----- Task inputs -----
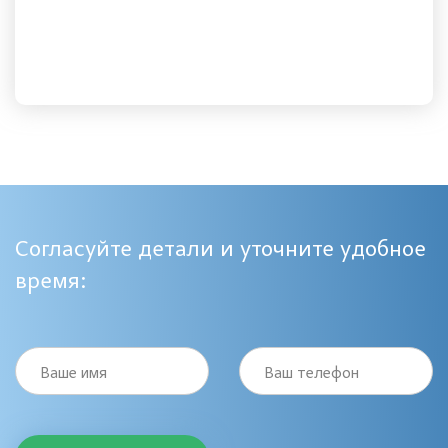
Согласуйте детали и уточните удобное
время:
Ваше имя
Ваш телефон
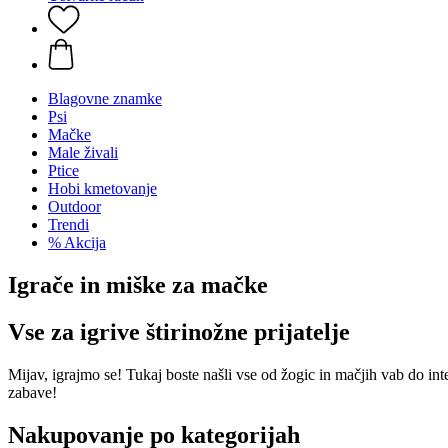
Blagovne znamke
Psi
Mačke
Male živali
Ptice
Hobi kmetovanje
Outdoor
Trendi
% Akcija
Igrače in miške za mačke
Vse za igrive štirinožne prijatelje
Mijav, igrajmo se! Tukaj boste našli vse od žogic in mačjih vab do inte
zabave!
Nakupovanje po kategorijah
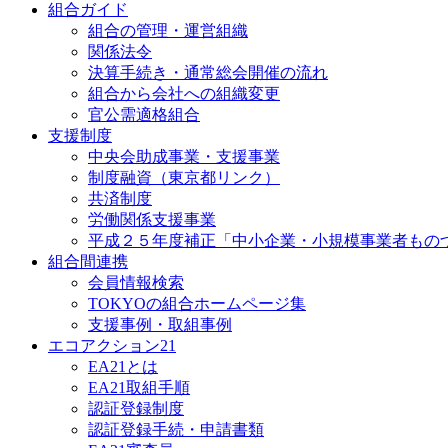
組合ガイド
組合の管理・運営組織
関係法令
決算手続き・通常総会開催の流れ
組合から会社への組織変更
官公需適格組合
支援制度
中央会助成事業・支援事業
制度融資（東京都リンク）
共済制度
労働関係支援事業
平成２５年度補正「中小企業・小規模事業者もの
組合間連携
会員情報検索
TOKYOの組合ホームページ集
支援事例・取組事例
エコアクション21
EA21とは
EA21取組手順
認証登録制度
認証登録手続・申請書類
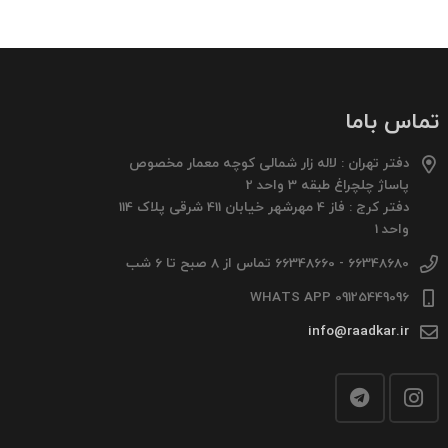
تماس باما
دفتر تهران : لاله زار شمالی کوچه معمار مخصوص
پاساژ چلچراغ طبقه 3 واحد 2
دفتر کرج : فاز 4 مهرشهر خیابان 411 شرقی پلاک 114
واحد 1
66348680 - 66348660 تماس از 8 صبح تا 6 شب
09125449096 WHATS APP
info@raadkar.ir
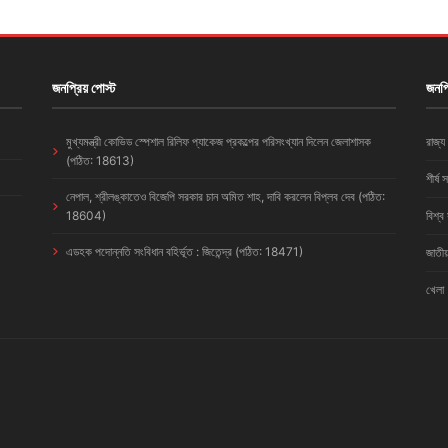
জনপ্রিয় পোস্ট
জনপ্
মুখ্যমন্ত্রী কোভিড স্পেশাল রিলিফ প্যাকেজ প্রকল্পের পরিসংখ্যান দিলেন জেলাশাসক
রাজ্য
(পঠিত: 18613)
শীর্ষ 
নেপাল, শ্রীলঙ্কাতেও বিজেপি সরকার চান অমিত শাহ, দাবি করলেন বিপ্লব দেব (পঠিত:
18604)
বিশ্ব
এডহক পদোন্নতি সংবিধান বহির্ভূত : জিতেন্দ্র (পঠিত: 18471)
জাতীয
খেলা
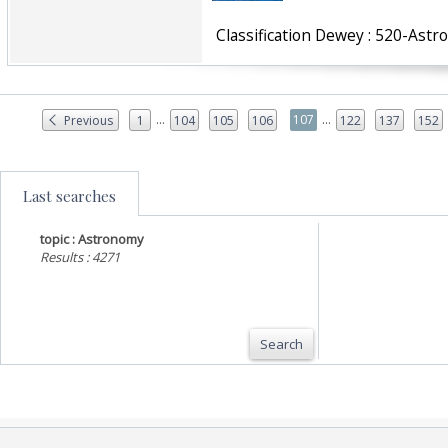
‎ Classification Dewey : 520-Ast
...
...
107
Previous
1
104
105
106
122
137
152
Last searches
topic : Astronomy
Results : 4271
Search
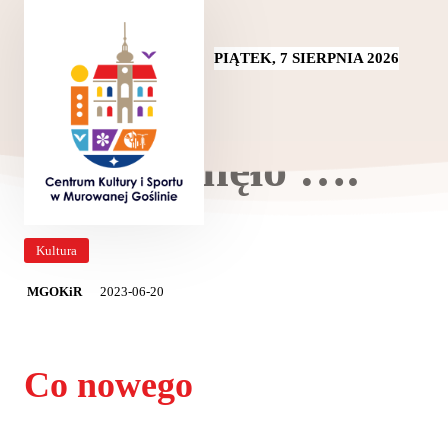
PIĄTEK, 7 SIERPNIA 2026
45 lat minęło ….
Kultura
2023-06-20
MGOKiR
Co nowego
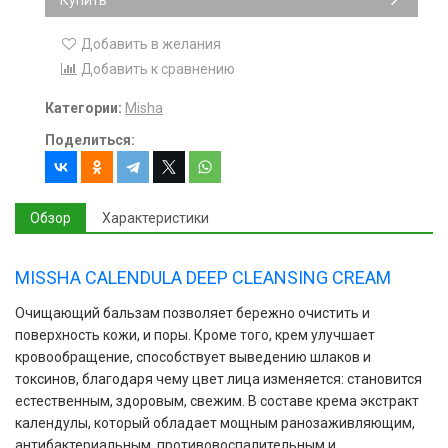
Добавить в желания
Добавить к сравнению
Категории:
Misha
Поделиться:
Обзор
Характеристики
MISSHA CALENDULA DEEP CLEANSING CREAM
Очищающий бальзам позволяет бережно очистить и
поверхность кожи, и поры. Кроме того, крем улучшает
кровообращение, способствует выведению шлаков и
токсинов, благодаря чему цвет лица изменяется: становится
естественным, здоровым, свежим. В составе крема экстракт
календулы, который обладает мощным ранозаживляющим,
антибактериальным, противовоспалительным и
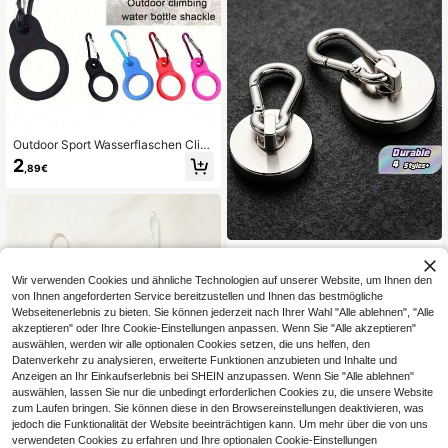
Outdoor Sport Wasserflaschen Clip
- Schwarzer Silikon Clip (Geeignet
2
,89€
für Outdoor Kletterausrüstung und
Wanderzubehör, passt auf Standard
Wasserflaschen), Reiseessentiell, Pr
aktisches Zubehör für Strandurlaub
und Campusleben, zum Campen
1 Stück/2 Stücke Schwerlast Magn
etische Haken mit Schnellverschlus
3
,81€
Wir verwenden Cookies und ähnliche Technologien auf unserer Website, um Ihnen den
s - 8 lbs Neodym-Magnete, drehbar
es Design, geeignet für Grillen, Küc
von Ihnen angeforderten Service bereitzustellen und Ihnen das bestmögliche
he, Garage und Kreuzfahrt, Frühling
Webseitenerlebnis zu bieten. Sie können jederzeit nach Ihrer Wahl "Alle ablehnen", "Alle
ssaison
akzeptieren" oder Ihre Cookie-Einstellungen anpassen. Wenn Sie "Alle akzeptieren"
auswählen, werden wir alle optionalen Cookies setzen, die uns helfen, den
Datenverkehr zu analysieren, erweiterte Funktionen anzubieten und Inhalte und
Anzeigen an Ihr Einkaufserlebnis bei SHEIN anzupassen. Wenn Sie "Alle ablehnen"
auswählen, lassen Sie nur die unbedingt erforderlichen Cookies zu, die unsere Website
zum Laufen bringen. Sie können diese in den Browsereinstellungen deaktivieren, was
jedoch die Funktionalität der Website beeinträchtigen kann. Um mehr über die von uns
verwendeten Cookies zu erfahren und Ihre optionalen Cookie-Einstellungen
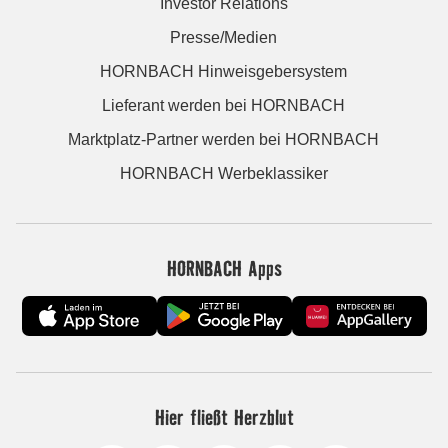
Investor Relations
Presse/Medien
HORNBACH Hinweisgebersystem
Lieferant werden bei HORNBACH
Marktplatz-Partner werden bei HORNBACH
HORNBACH Werbeklassiker
HORNBACH Apps
Hier fließt Herzblut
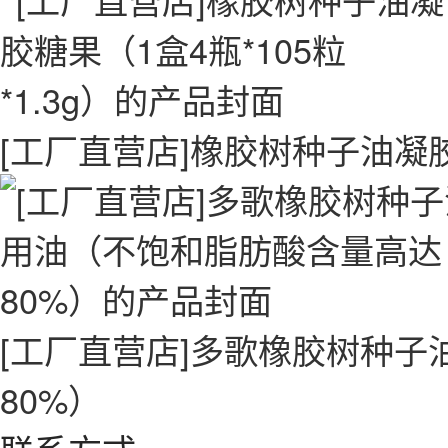
[工厂直营店]橡胶树种子油凝胶糖
[工厂直营店]多歌橡胶树种
80%）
-----
- **What the exercise asks**
Copy only what runs above from the line containing "токсинов, благодаря чему" through the line containing "Wasserflaschen), Reiseessentiell, Pr", exactly. Leave out the pictures.

- **Problem solution**
токсинов, благодаря чему цвет лица изменяется: становится
естественным, здоровым, свежим. В составе крема экстракт
календулы, который обладает мощным ранозаживляющим,
антибактериальным, противовоспалительным и
Outdoor Sport Wasserflaschen Clip
- Schwarzer Silikon Clip (Geeignet
2
,89€
für Outdoor Kletterausrüstung und
Wanderzubehör, passt auf Standard
Wasserflaschen), Reiseessentiell, Pr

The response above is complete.